A seguire ho assaggiato altri piatti tipici piemontesi. Su tutti, il tonno di coniglio: preparazione antica nata dall’esigenza di conservare il coniglio quando non esistevano ancora i frigoriferi. Il coniglio viene cotto con aromi e conservato sott’olio proprio come si fa con il tonno. Il coniglio era molto morbido e delicato, presentato sopra un letto di agretti ed insaporito da un’intrigante polvere di olive taggiasche.

Altro piatto è stato un altro “classicone” piemontese: il vitello tonnato. Una carne rosa e tenera con una salsa tonnata leggermente più densa del solito e presentata come una pallina di gelato al centro del piatto. Davvero ottimo!

Non ho saputo resistere, inoltre, alla tentazione di un brasato al Barbaresco con un meraviglioso purè e verdure di stagione spadellate: carne tenerissima e davvero succulenta.

Dulcis in fundo, il bunet (o bonet). Il tradizionale budino al cacao ed amaretti, cotta in forno a bagnomaria.
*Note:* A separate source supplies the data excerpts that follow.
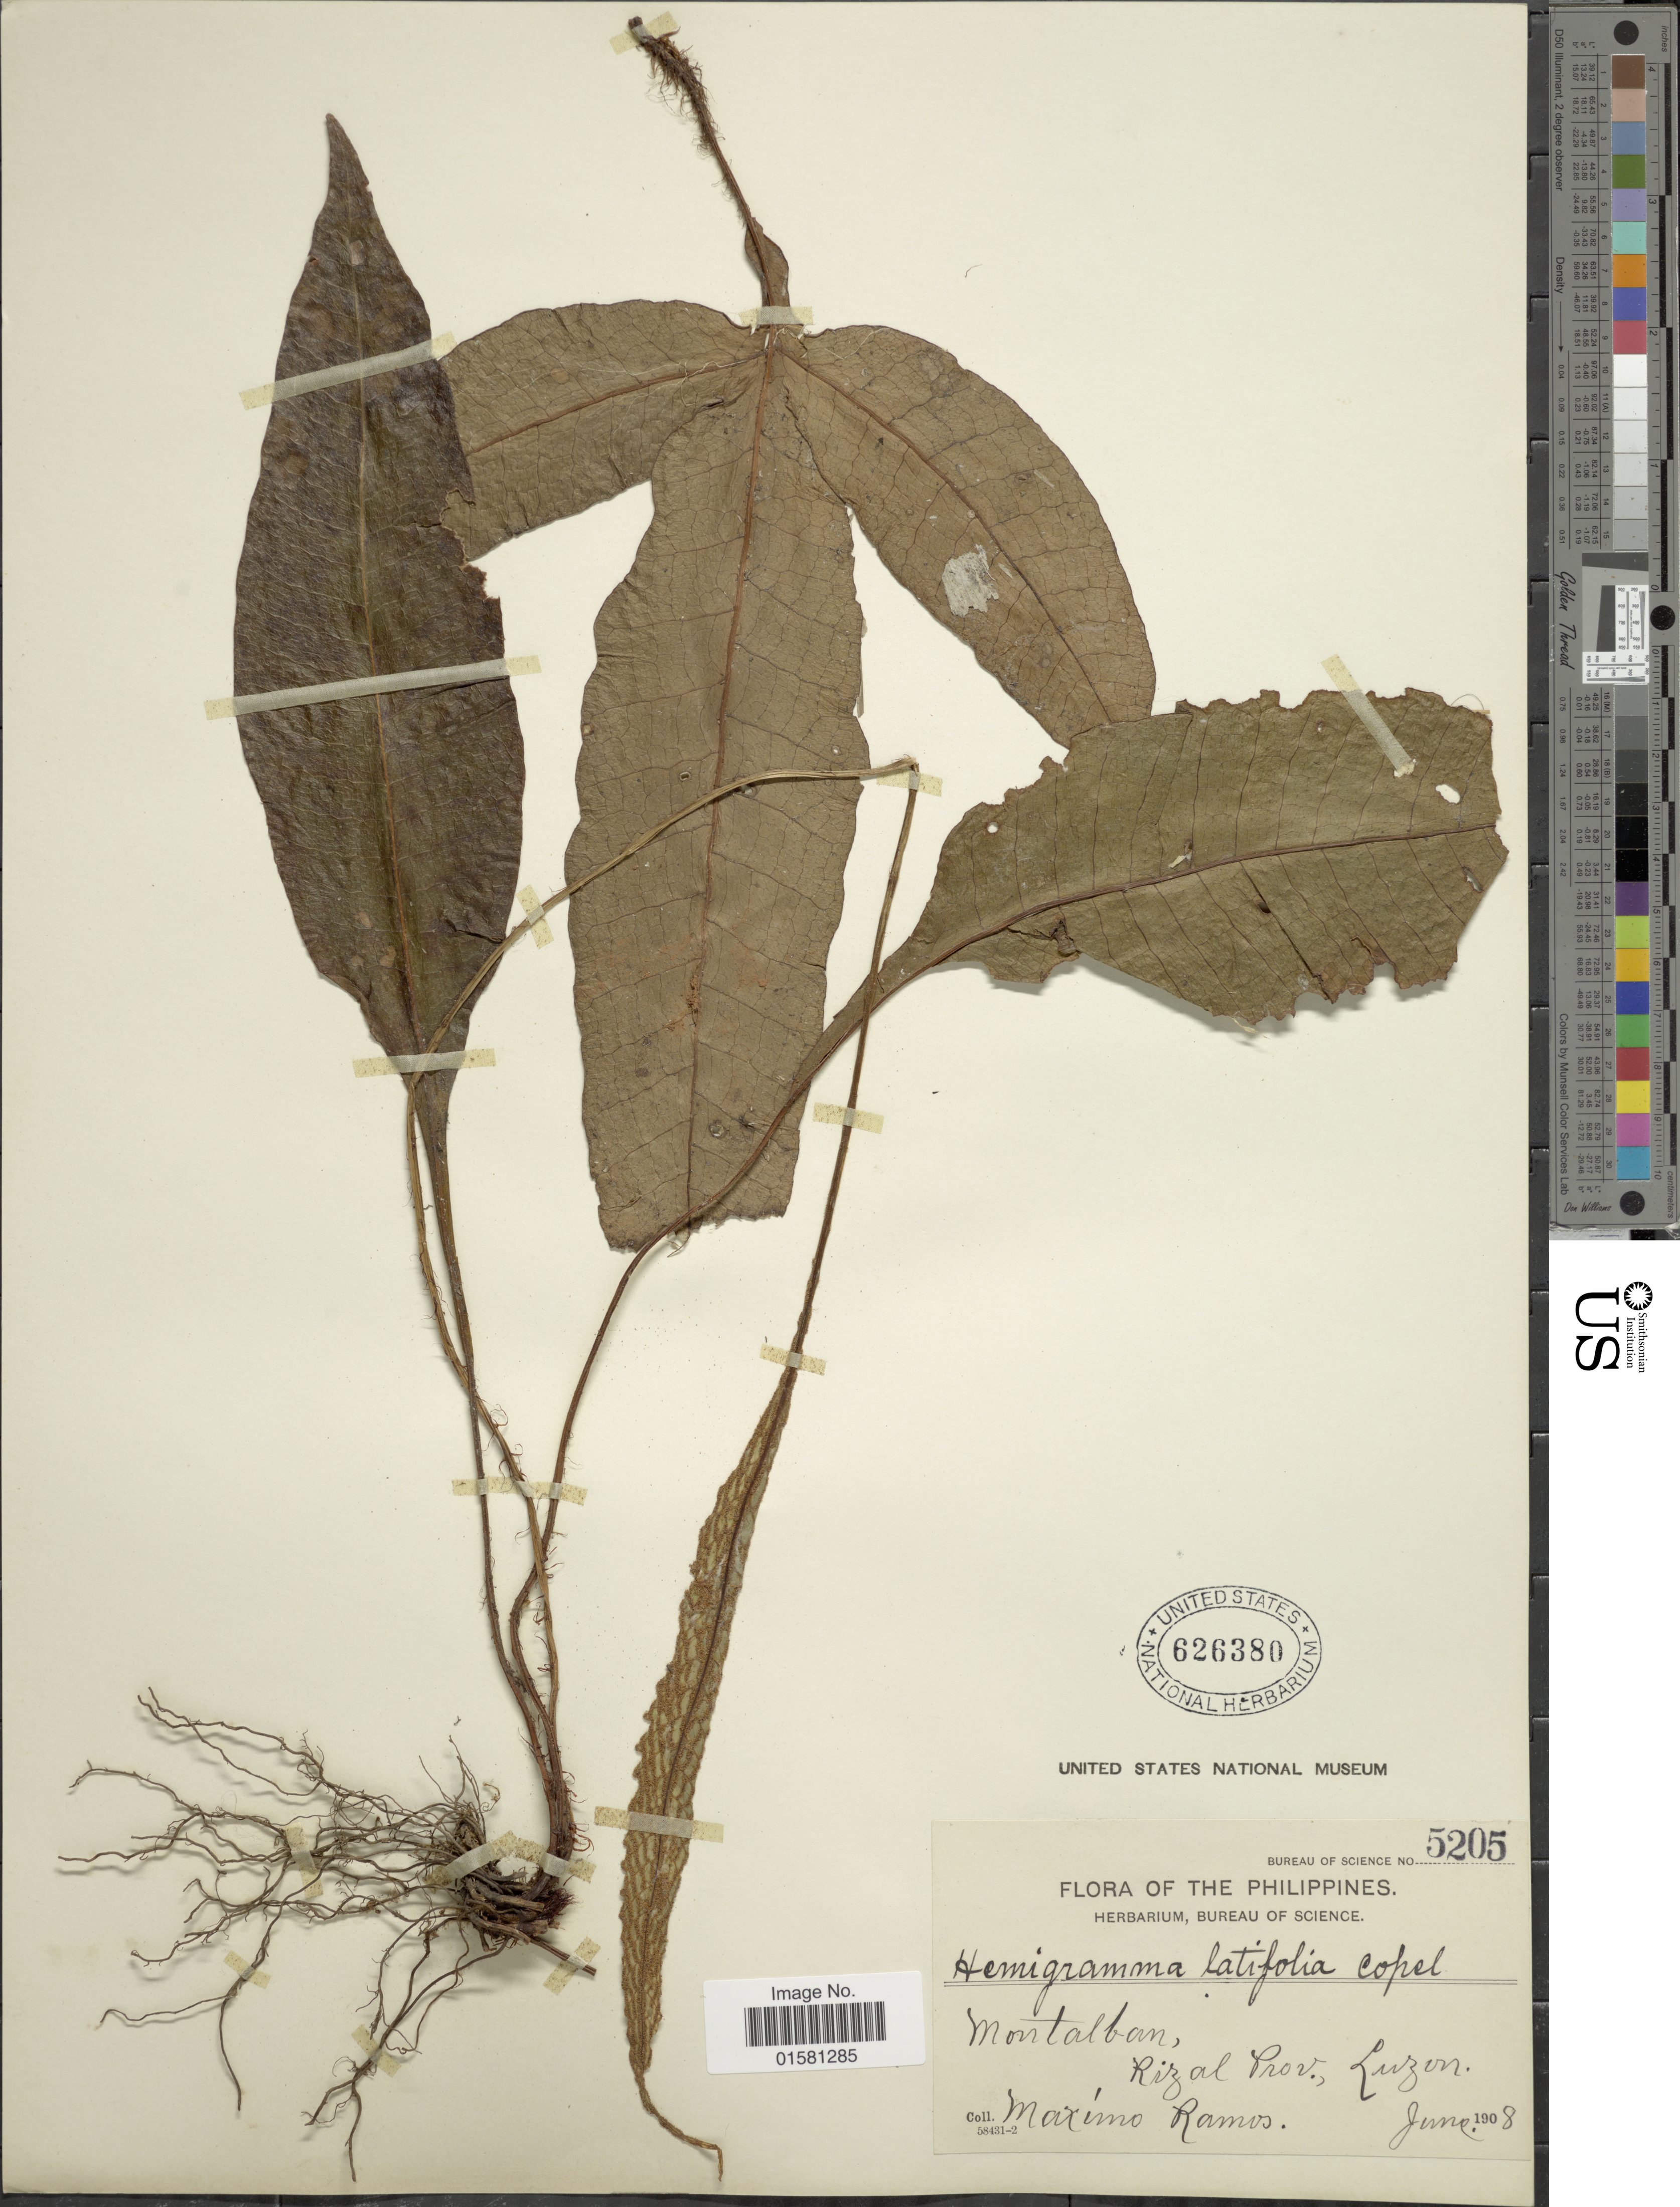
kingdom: Plantae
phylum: Tracheophyta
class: Polypodiopsida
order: Polypodiales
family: Tectariaceae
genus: Tectaria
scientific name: Tectaria taccifolia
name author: (Fée) M.G. Price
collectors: M. Ramos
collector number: Bureau of Science no. 5205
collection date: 1908-06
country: Philippines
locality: Philippines, Montalban, Rizal Prov., Luzon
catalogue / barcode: US 626380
Delizioso!

Ad accompagnarmi in questo percorso di piatti ho scelto un Barbaresco DOCG della cantina Fontana Bianca annata 2019. La cantina, del territorio neivese, è a conduzione famigliare. La vinificazione di questo Barbaresco avviene in acciaio. In seguito, il vino sosta in botti grandi e barriques per circa 12/15 mesi. Di colore rosso porpora con leggere sfumature granate si apre su nuance fruttate di prugna ed amarena per poi evolvere su note speziate. Al sorso è caldo, elegante e armonico. I tannini sono presenti ma non invadenti. Il finale è ricco, lungo e persistente.

Oltre alla qualità dei piatti ho apprezzato molto il servizio, con un personale giovane, gentile e preparato.

Dopo aver visitato Neive, Grinzane Cavour merita sicuramente una tappa con il suo maestoso castello, nel quale è possibile visitare il Museo delle Langhe: interessantissimo percorso nella storia del territorio tra cucina, vino e non solo. All’interno del castello è presente anche l’Enoteca Regionale dove si può acquistare buon vino.

Consigliatissima è la rilassante passeggiata tra i vigneti intorno al castello con un percorso didattico sulla coltivazione della vite e dei vitigni locali. Una sorta di museo a cielo aperto, molto interessante ed esaustivo. Piacevoli le tavole con i disegni della potatura, della cura della vigna e dei grappoli.